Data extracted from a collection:
= Beginning of Section =
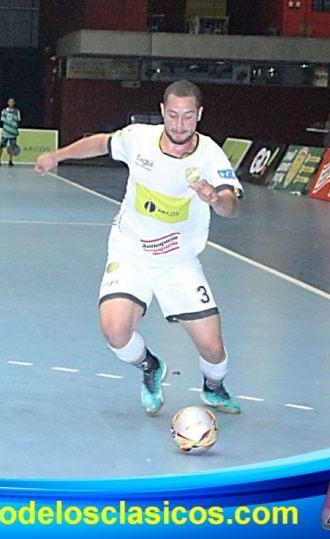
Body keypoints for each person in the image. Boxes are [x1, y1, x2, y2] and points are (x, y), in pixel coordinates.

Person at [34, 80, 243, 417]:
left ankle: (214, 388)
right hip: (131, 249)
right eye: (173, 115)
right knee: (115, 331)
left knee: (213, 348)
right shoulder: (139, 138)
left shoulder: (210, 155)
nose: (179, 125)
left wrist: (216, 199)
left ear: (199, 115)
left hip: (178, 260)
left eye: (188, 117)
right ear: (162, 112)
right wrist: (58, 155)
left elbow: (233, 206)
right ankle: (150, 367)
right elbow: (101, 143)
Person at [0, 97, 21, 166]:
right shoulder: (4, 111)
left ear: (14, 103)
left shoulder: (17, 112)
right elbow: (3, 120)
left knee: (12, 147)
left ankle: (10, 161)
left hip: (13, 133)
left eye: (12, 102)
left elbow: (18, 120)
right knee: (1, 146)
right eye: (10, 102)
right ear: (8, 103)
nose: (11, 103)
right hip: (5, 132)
= End of Section =
= Beginning of Section =
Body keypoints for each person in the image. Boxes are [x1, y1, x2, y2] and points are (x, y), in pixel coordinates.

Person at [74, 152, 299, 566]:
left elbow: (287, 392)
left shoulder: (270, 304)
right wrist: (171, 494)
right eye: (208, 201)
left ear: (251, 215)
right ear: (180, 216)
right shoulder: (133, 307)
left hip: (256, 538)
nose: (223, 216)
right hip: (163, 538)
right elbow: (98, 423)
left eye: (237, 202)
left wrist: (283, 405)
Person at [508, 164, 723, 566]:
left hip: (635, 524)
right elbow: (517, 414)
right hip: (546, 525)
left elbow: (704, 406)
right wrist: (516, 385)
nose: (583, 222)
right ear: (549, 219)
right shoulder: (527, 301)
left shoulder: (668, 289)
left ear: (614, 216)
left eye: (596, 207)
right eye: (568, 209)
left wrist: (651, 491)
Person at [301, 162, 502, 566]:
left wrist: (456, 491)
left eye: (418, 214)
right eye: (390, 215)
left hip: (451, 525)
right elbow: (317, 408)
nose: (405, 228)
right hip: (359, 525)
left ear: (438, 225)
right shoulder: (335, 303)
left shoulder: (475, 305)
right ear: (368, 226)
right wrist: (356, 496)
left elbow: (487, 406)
= End of Section =
▸ **WHAT TO PRODUCE**
Search the data for "wrist" and list every line in which it occurs.

▸ **FINAL ANSWER**
left wrist: (216, 199)
right wrist: (58, 155)
right wrist: (171, 494)
left wrist: (283, 405)
right wrist: (516, 385)
left wrist: (651, 491)
left wrist: (456, 491)
right wrist: (356, 496)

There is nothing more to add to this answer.